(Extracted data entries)

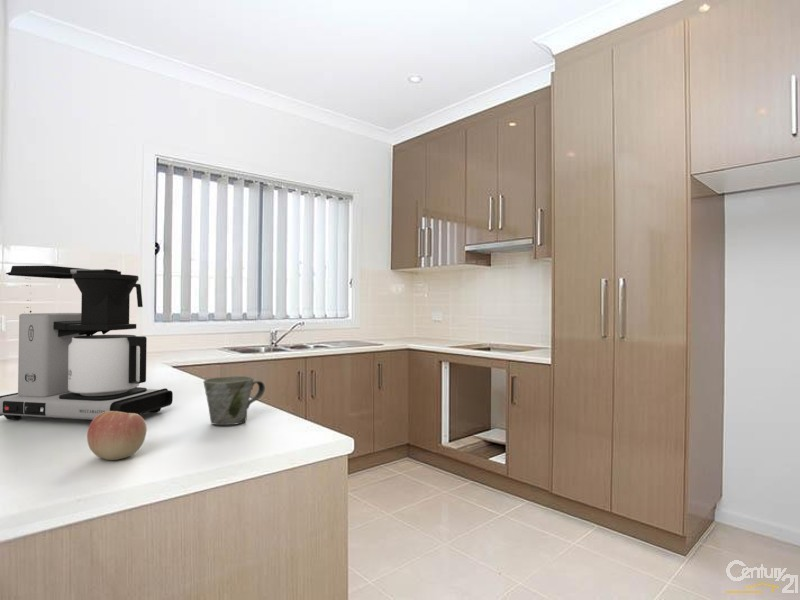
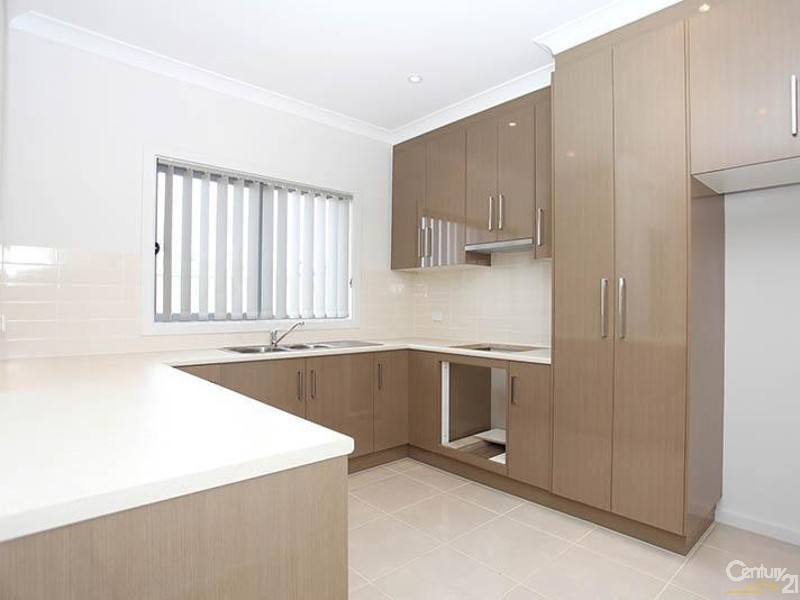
- apple [86,411,148,461]
- coffee maker [0,265,174,421]
- mug [203,375,266,426]
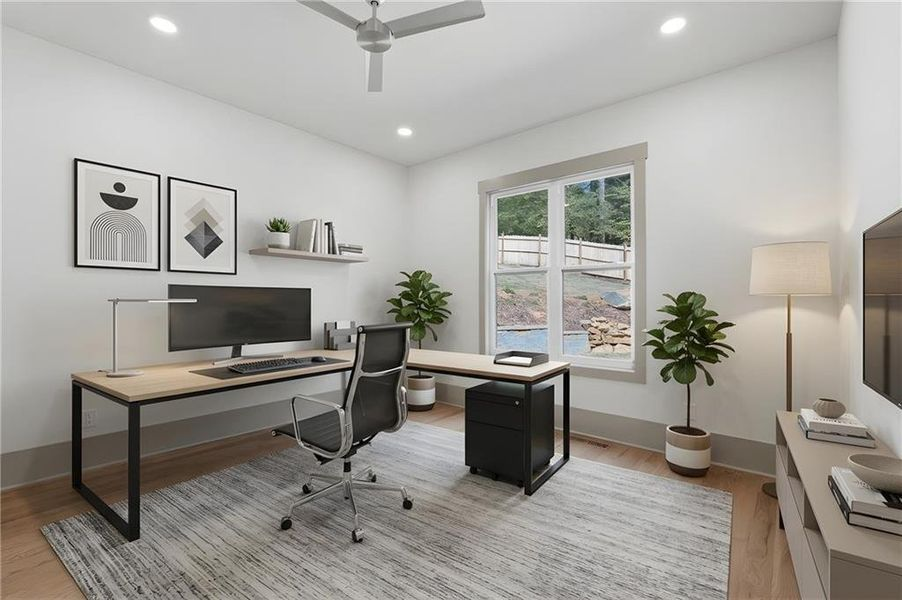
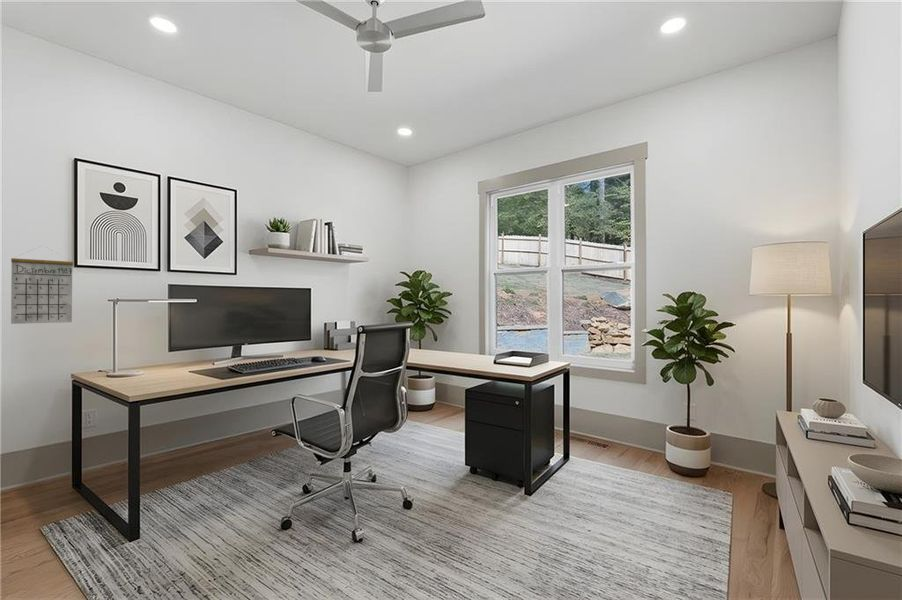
+ calendar [10,245,74,325]
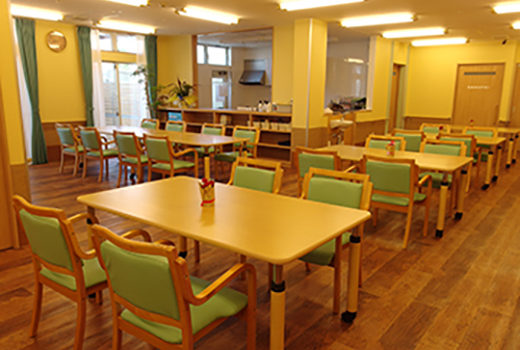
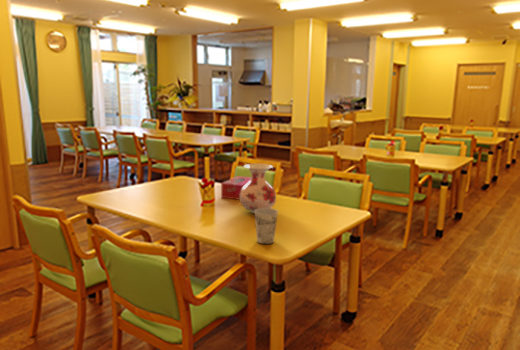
+ tissue box [220,175,252,201]
+ vase [239,163,277,214]
+ cup [254,208,279,245]
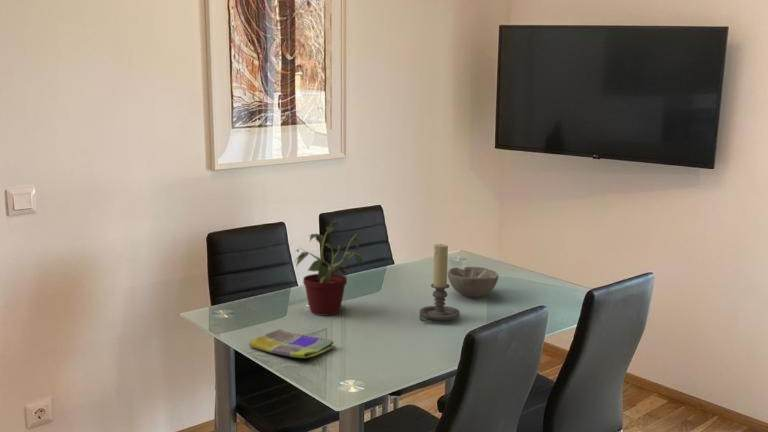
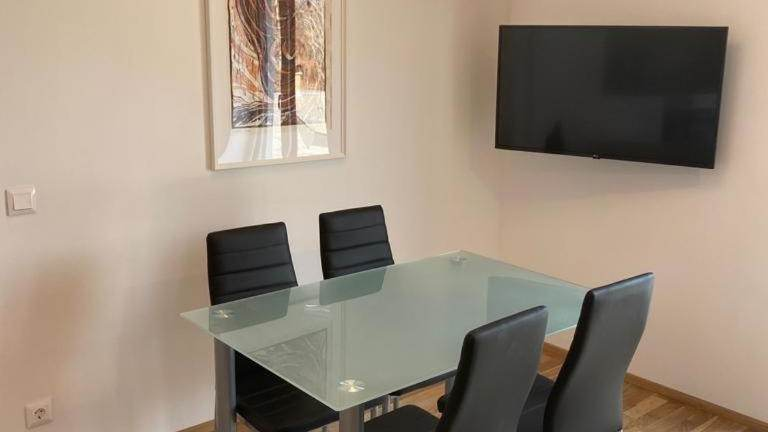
- bowl [447,266,499,298]
- potted plant [294,221,363,317]
- candle holder [419,243,461,323]
- dish towel [248,328,336,359]
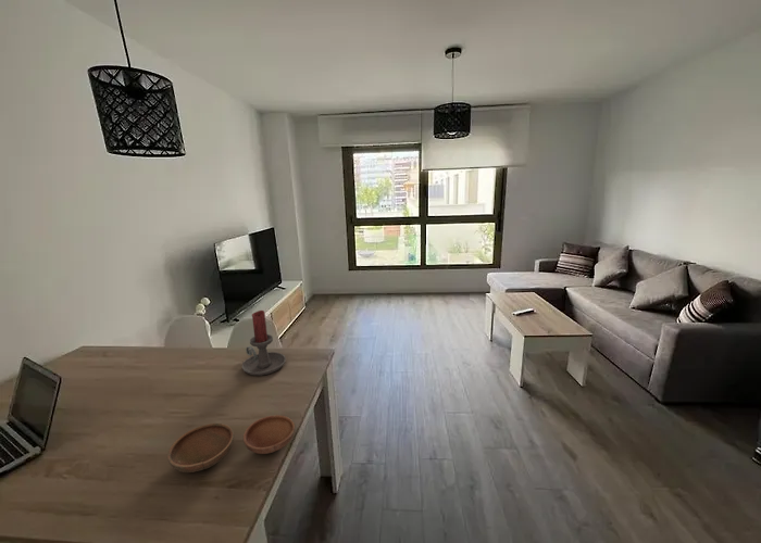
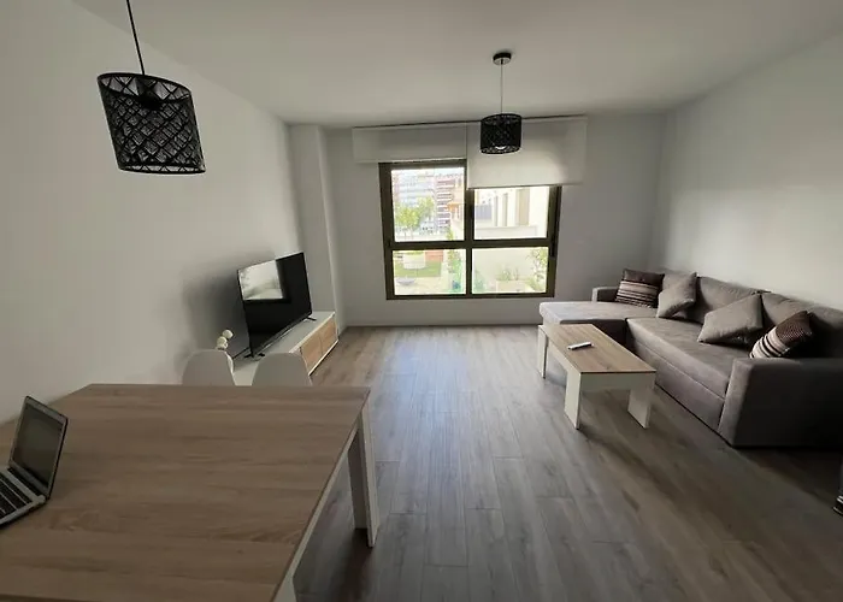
- bowl [166,414,296,473]
- candle holder [241,310,287,377]
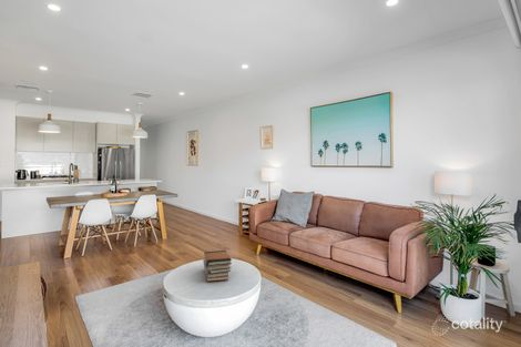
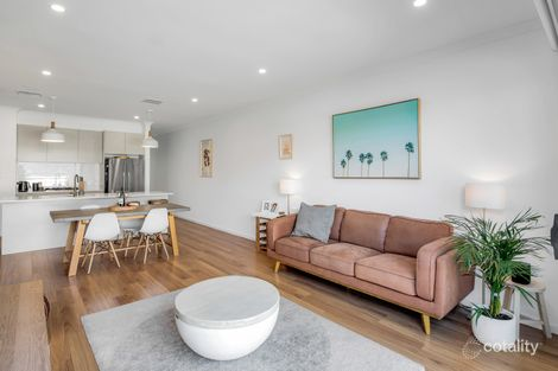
- book stack [202,249,233,283]
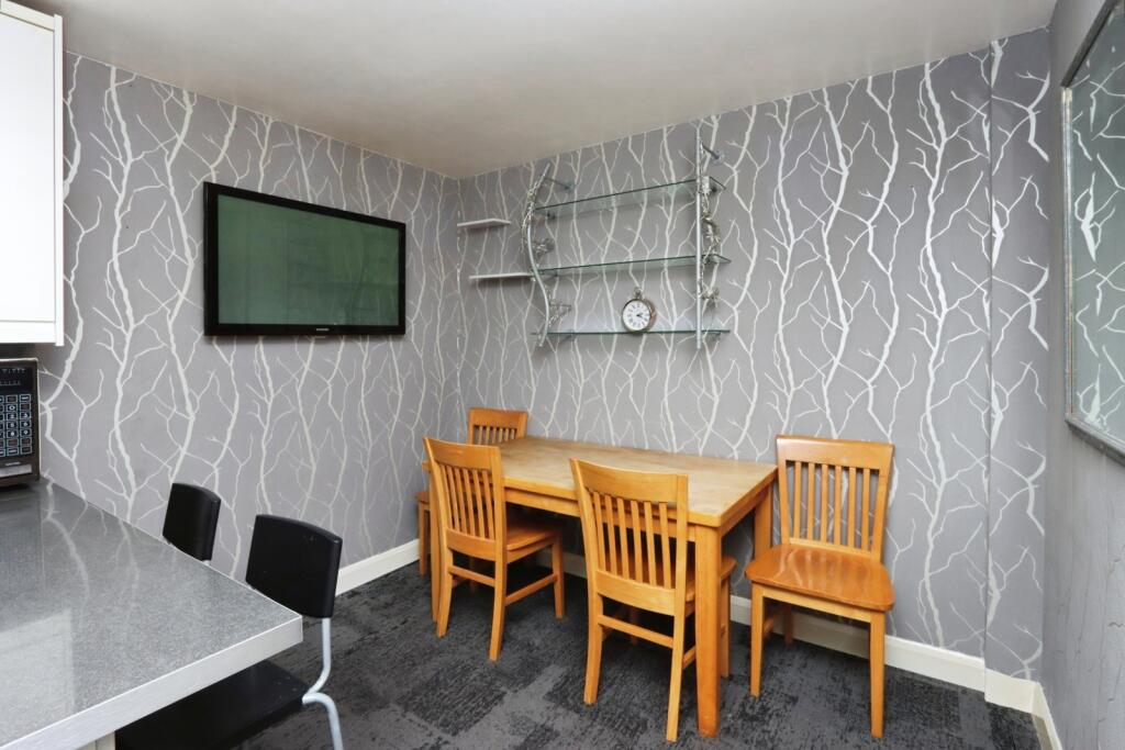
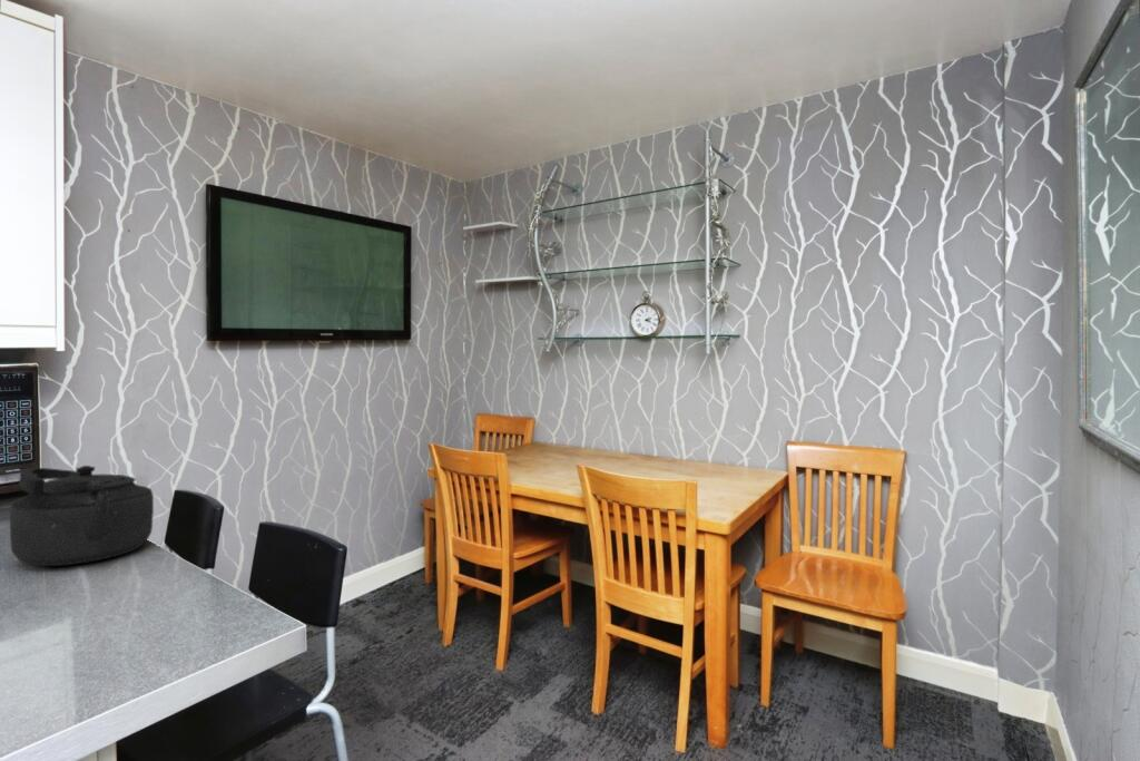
+ kettle [9,465,155,567]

__Aim of the task__:
Print exactly the lines running from the start of the entries above to the line with "- book stack [202,249,233,283]", both included; leave out any pictures.

__Exercise answer__:
- apple [86,411,148,461]
- coffee maker [0,265,174,421]
- mug [203,375,266,426]
+ calendar [10,245,74,325]
+ tissue box [220,175,252,201]
+ vase [239,163,277,214]
+ cup [254,208,279,245]
- bowl [447,266,499,298]
- potted plant [294,221,363,317]
- candle holder [419,243,461,323]
- dish towel [248,328,336,359]
- bowl [166,414,296,473]
- candle holder [241,310,287,377]
- book stack [202,249,233,283]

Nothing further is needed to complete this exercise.